Siempre me han gustado los perros con tal de que su nombre [dog] no se deletree al revés. G. K. Chesterton
El idealista y el perro, Guillermo Fadanelli Almadía, 2013
Pocas cosas, al dar un paseo, son más melancólicas que contemplar con lentitud a un perro viejo que busca la sombra. Fue Franz Kafka quien en “Investigaciones de un perro” olfateó esta tristeza; en este relato un viejo canino, triste y retraído husmea y medita sombríamente acerca de la vida. También Virginia Woolf indagó las abatidas reflexiones, cercanas a la muerte, de un viejo perro inglés llamado Flush, en su cuento “Al final”. Si pienso en estos dos relatos pesarosos no es por un hecho gratuito, sino porque he salido a dar un paseo sin rumbo, con un perro, y tuve una conversación punzante con Guillermo Fadanelli; en otras palabras, he leído hace unos días su reciente libro de ensayos El idealista y el perro.
Reconocido por sus encajes narrativos, Guillermo Fadanelli (Ciudad de México, 1963) transita nuevamente por el género del paseo, de la vagancia, donde el escritor ofrece al lector una compañía lateral, una compañía de lector, o un amable paseo con el perro. Si repasamos su primer extravió en el ensayo, fue afortunado. En busca de un lugar habitable (Almadía, 2006) concentra una pluma hostil y educadora mientras rastrea y discurre en el desmoronado proyecto del humanismo. Es un derrotero que finalmente tiene establecido. Un andar insolente, reflexivo e irónico. Su ensayo más ambicioso Insolencia, literatura y mundo (Almadía, 2012) es un vagar distinto. Nos ofrece una andanza concurrida por ideas éticas y políticas, por preguntas avasallantes e indóciles de un lector de filósofos y críticos culturales. Es una andanza con un inconforme, con un demandante de ideas que respondan cómo los inconscientes habitamos el mundo, o cómo se vincula la literatura con los misterios del mundo. En el libro El idealista y el perro, Fadanelli se convierte en un verdadero errabundo. Escribe un ensayo como una caminata silenciosa con el perro. No esboza trayectos, sencillamente atisba en la amarga piscina de su memoria, deteniéndose, no para distinguir el camino sino para cambiar el rumbo, para dar lugar al ánimo imperturbable de pasear, de ensayar, de vagar sin fin.
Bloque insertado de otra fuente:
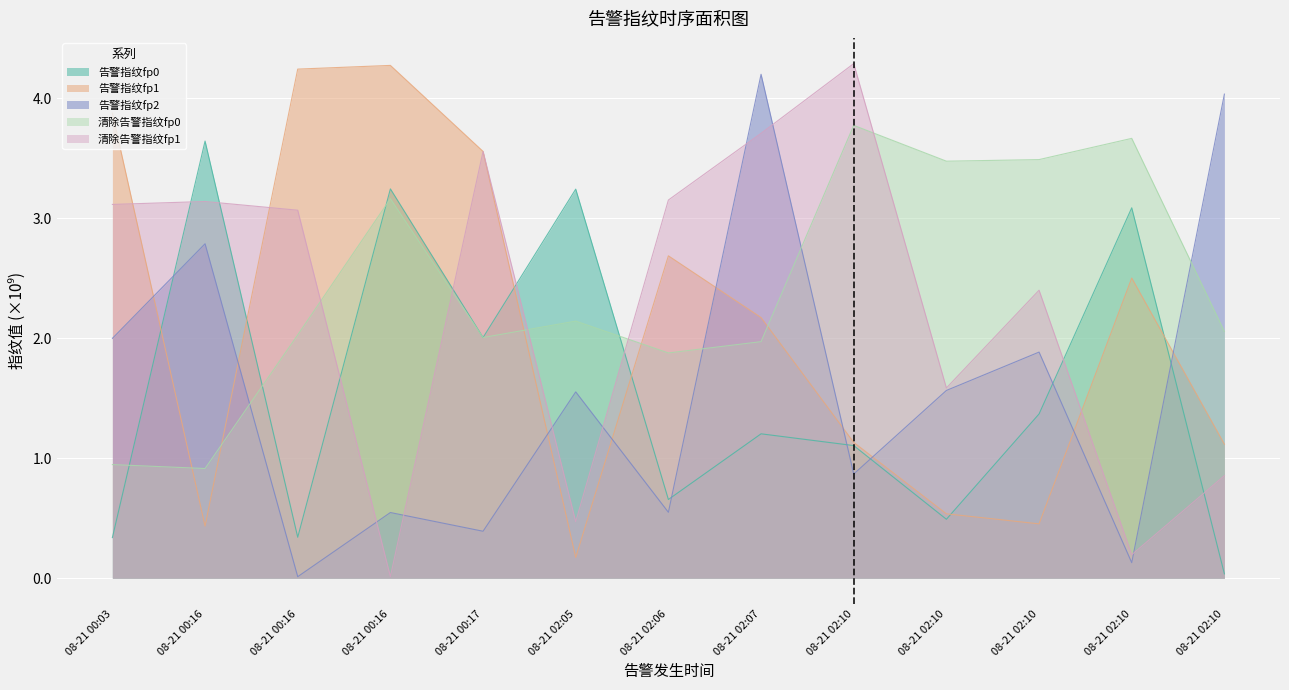

What is the difference between the second highest and second lowest values in the 清除告警指纹fp0 series?

2.7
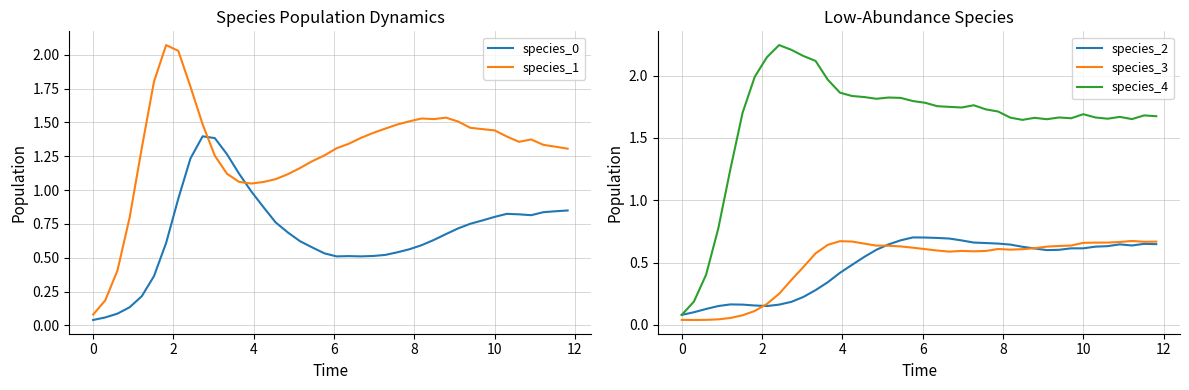

What is the difference between the maximum and second lowest values in the species_3 series?

0.6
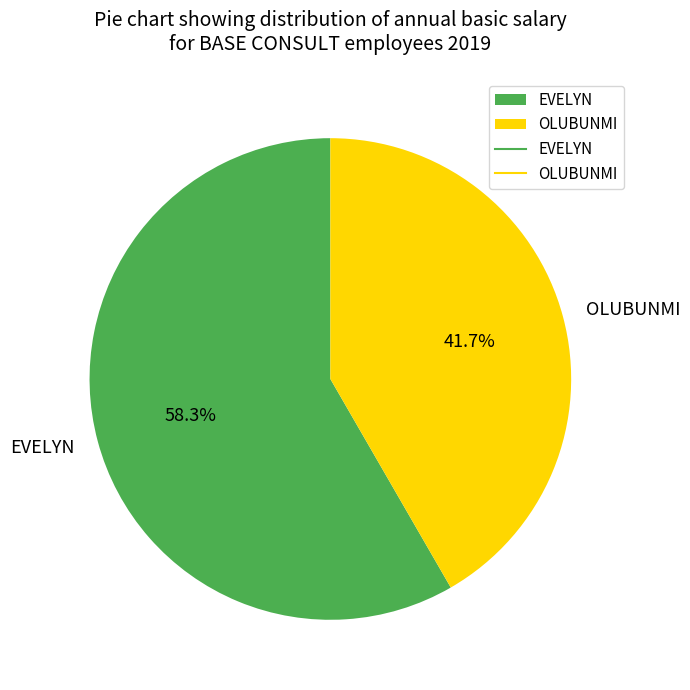

True or false: EVELYN accounts for 67% of the total.

False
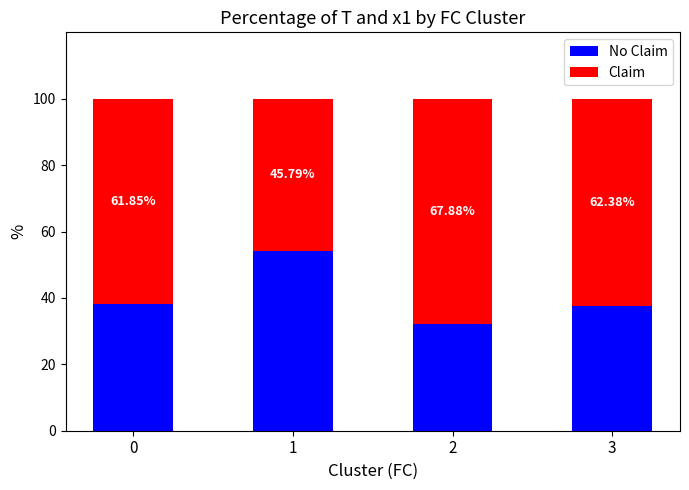

Does the chart contain stacked bars?

Yes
El idelista y el perro está confeccionado con algunos textos publicados en el Universal. No es, en efecto, un ensayo de profundidad. No le interesa escarbar una fosa para capturar el mundo. Se inscribe en la búsqueda de transgredir la cotidianidad de las ambiciones absurdas. Como Jorge Ibargüengoitia en Autopsias rápidas, o Enrique Serna en Las caricaturas me hacen llorar, Guillermo Fadanelli afila magistralmente su corrosivo estilo y su acerba voz narrativa para la deriva natural del ensayo. Pareciera que sigue el imperativo burlón que Luciano de Samosata pone en boca de Diógenes en “Si busca la vida buena, ¡compre uno de nuestros estilos filosóficos!”: “hay que ser descarado y osado e insultar a todos por igual”. Lo cierto es que algo saludable trae el paseo socarrón del ensayista mexicano, algo saludable en momentos en que nadie ambiciona pensar. Quizá sea una ética para las complejas colectividades. Una renuncia a las estupideces y una forma de placer sofisticada para construir un lugar más humano, un lugar donde los perros puedan echarse donde les apetezca.